I don't know what happened to my husband between texting me and ending up in the basement. I don't know how my husband got home. I assume they man who allegedly stabbed my husband, whom he'd met that night, was the one who drove my husband home, but I don't know that for certain.

I assume he was in the basement because our dog had just had puppies and I think he was showing them to the guy he was with, but again, I don't know for sure. I don't know much of anything about how my own husband died.

The guy who allegedly stabbed him has been incarcerated for the last year and pretrial is set to begin on Monday. I hope to find out more, because It's very frustrating not knowing what happened.

The police led me out of my house and into the back of a police car (my mother had come to get my daughter). They took me to the police station but wouldn’t tell me about my husband. Finally his brother called me and told me those two dreaded words: “He’s dead.”

The next few days were a blur. All I can remember is crying and more crying and finally falling asleep from pure exhaustion. Seeing my daughter for the first time afterward was very hard and very emotional. I had a hard time holding her and looking at her because all I could see was her daddy, and all I could think about was the fact that now she didn’t have a daddy.

The funeral came and went in a blur. The investigators released my house back to me, finally. (It takes a long time to process a crime scene). The house was a mess when I got back, blood and finger print powder and our belongings everywhere. I never knew the police didn’t clean all that stuff up.

I was a mess for weeks. My husband’s best friend came and stayed with me for a while to help me with my daughter. I didn’t know what to do. I couldn’t accept that my husband really wasn’t coming home. I wasn’t going to see him again, touch him again, and kiss him again. My daughter would never know her daddy.

I spent the next week in the basement, lying in the exact spot I found him, crying (the dried blood was still there). When the cleaning company came to clean everything up, I had to leave my house, because in a weird way I didn’t want them to clean it. When I got home afterward, I went downstairs and cried some more. I felt like the last piece of my husband was gone.

Eventually, I moved back in with my mother. With my husband gone, I couldn’t afford our house by myself. He was the one with a full-time job, I was on maternity leave.

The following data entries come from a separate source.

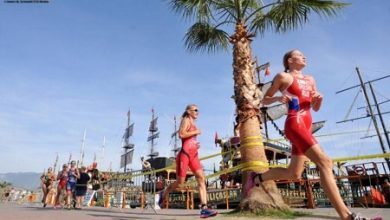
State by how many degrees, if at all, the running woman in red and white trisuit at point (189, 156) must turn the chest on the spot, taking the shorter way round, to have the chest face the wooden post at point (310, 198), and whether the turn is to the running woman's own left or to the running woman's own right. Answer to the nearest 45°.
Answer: approximately 45° to the running woman's own left

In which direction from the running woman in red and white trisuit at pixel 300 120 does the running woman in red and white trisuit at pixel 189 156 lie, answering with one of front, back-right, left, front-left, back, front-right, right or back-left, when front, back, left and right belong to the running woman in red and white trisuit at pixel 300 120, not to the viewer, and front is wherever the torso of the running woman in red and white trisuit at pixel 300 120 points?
back

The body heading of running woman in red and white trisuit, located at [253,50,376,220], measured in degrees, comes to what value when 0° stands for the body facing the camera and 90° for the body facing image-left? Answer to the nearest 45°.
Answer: approximately 315°

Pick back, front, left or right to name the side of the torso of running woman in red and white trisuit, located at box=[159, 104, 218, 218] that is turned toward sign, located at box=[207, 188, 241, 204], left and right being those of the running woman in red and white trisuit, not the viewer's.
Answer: left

I spent the next couple of months in a dangerous downward spiral. During the day, I was a doting mother, but as soon as my daughter went to bed I would go out and drink or do cocaine to numb the pain of my husband being gone. I couldn’t face reality yet. I just wasn’t ready to live without him. I thought the drinking and the drugs would make everything better. It didn’t.

One day I finally had enough. I was stuck in self-pity mode and forgot that I had a job to do. I had to raise our daughter. I had to be a good mother. I stopped drinking and doing drugs, I stayed home with my daughter every night. It was hard, because now I was facing reality. The reality of being a widow and a single mom at only 23 years old. It seemed overwhelming.

I eventually started going to counseling, got a full-time job and started living a “normal” life again. My daughter’s first birthday was this summer and celebrating it was bittersweet without my husband. Every milestone from here on will be bittersweet without him.

I’m proud of myself for picking myself up and doing what I should be doing. My husband may not be here but he gave me the most precious gift, our daughter. I will forever love him and always be so grateful for the time we shared together and the memories I will have.

When my daughter is old enough to understand, I will tell her about her daddy and tell her how much he loved her. Until then, I will do everything I can to be the best mother I can be.

It’s a constant struggle to deal with losing my husband, and with a trial coming up I will have to relive every single moment and feeling of losing him all over again. I cry at least once a day still. There will be the smallest thing that will remind me of him and the tears will come. I hope that one day I will be able to smile instead of cry, but for now I’m doing my best.